Veio toda manhosa para o meu lado, começou a beijar meu pescoço, minha orelha, ficou gemendo bem baixinho no meu ouvido, e colocou a mão na minha barriga, mas bem embaixo, quase lá, e ficou arranhando de levinho. Eu não pude resistir. Lily sempre sabe como me controlar e me... incentivar a fazer as coisas do jeito dela.

Mas é sobre isso que eu estou falando.

Eu sou um nada nessa relação. Quando quero sair, meus amigos sempre perguntam "Tudo bem com a Lily?". Duvido que as amigas dela perguntem se está 'tudo bem comigo' caso ela sair. E confesso que temos o mesmo grupo de amigos e sempre saímos juntos, mas vocês entendem que isso tira a minha masculinidade?

Estar em um supermercado trouxa, às nove e quarenta da noite de uma quinta feira, porque Lily achou que o sanduíche que ela estava preparando ficaria mais gostoso com salame, é outro tipo de coisa que tira minha masculinidade.

Não que eu esteja em um supermercado trouxa, às nove e quarenta da noite de uma quinta feira, porque Lily achou que o sanduíche que ela estava preparando ficaria mais gostoso com salame, claro que não. Ela até pediu que eu fosse, mas, na vida de todo homem, chega uma hora que você tem que ser firme e dizer 'Não!'. Meu pai sempre me dizia isso e finalmente o meu momento chegou.
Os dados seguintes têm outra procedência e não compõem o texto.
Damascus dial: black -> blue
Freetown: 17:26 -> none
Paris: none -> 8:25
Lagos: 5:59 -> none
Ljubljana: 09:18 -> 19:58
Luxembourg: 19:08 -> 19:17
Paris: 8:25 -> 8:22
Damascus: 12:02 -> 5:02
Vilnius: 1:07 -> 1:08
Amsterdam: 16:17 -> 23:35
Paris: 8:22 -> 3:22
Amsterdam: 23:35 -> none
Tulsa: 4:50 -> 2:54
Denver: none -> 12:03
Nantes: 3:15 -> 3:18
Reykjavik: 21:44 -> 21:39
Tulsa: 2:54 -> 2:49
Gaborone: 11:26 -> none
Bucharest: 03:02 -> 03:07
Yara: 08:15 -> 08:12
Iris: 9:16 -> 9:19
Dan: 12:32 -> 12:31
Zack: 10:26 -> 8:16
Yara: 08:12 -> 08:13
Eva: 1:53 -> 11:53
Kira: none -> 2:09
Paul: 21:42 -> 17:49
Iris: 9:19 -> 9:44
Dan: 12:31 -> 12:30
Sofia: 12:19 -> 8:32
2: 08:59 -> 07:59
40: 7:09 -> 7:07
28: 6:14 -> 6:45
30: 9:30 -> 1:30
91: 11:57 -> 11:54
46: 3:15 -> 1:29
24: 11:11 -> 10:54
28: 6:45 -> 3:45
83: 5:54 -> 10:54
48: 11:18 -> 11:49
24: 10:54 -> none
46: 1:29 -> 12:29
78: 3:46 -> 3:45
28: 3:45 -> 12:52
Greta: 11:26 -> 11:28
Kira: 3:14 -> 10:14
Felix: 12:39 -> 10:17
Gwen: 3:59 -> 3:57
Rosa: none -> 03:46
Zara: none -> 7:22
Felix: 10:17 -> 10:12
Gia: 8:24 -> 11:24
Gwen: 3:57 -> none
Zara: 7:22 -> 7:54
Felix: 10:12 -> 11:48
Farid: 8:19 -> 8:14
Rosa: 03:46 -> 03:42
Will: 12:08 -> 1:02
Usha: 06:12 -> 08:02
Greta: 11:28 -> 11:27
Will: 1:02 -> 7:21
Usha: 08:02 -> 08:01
Disse a Lily que não iria de maneira nenhuma ao supermercado só pra comprar um salame para ela. Ela disse 'tudo bem'. Foi à cozinha, ficou um tempo lá e, quando voltou à sala, entregou-me um papel com uma lista escrita.

- Que isso? - eu perguntei, pegando o papel.

- Uma lista de compras do supermercado. - ela respondeu e sentou-se ao meu lado. Eu a olhei.

- Tá. Por que você tá me dando isso?

- Você disse que não ia ao supermercado só para comprar salame, então eu fiz uma lista com tudo que eu preciso do supermercado.

- E? - eu ainda não estava entendendo aonde ela queria chegar.

- E que agora você não precisa ir ao supermercado só pra comprar salame, você pode comprar todas essas outras coisas aí.

Eu a encarei, incrédulo. Depois dei uma risada debochada.

- Até parece que eu vou ao mercado essa hora, sendo que você pode muito bem ir amanhã. - eu disse e joguei a lista na mesa de centro.

Lily se manteve imóvel.

- Eu acho melhor você ir. - ela estava séria. Eu nem dei bola.

- Não estou com vontade.

- Escuta o que eu 'tô te dizendo, James, eu acho melhor você ir.

Fiquei um pouco desconfiado, mas eu sou um homem com h maiúsculo, não ia ceder a qualquer ameaçazinha que ela me fizesse.

- E se eu não for? - eu a olhei, levantando uma sobrancelha. Ela deu um sorriso maléfico. Um leve arrepio percorreu minha espinha.

- Se você não for - ela começou a dizer, pegando um pedaço de pergaminho e uma pena que estavam na mesinha de centro e rabiscando algo nele - você vai ficar uma semana sem isso.

Ela disse e me mostrou o papel. Era um desenho de duas pessoas de palito, um homem e uma mulher (eu sabia distinguir porque uma parte do corpo do homem estava dentro de uma parte do corpo da mulher, se vocês entendem o que eu quero dizer), que representavam Lily e eu, muito mal feito. Não pude deixar de notar que ela tinha me desenhado completamente fora de proporção.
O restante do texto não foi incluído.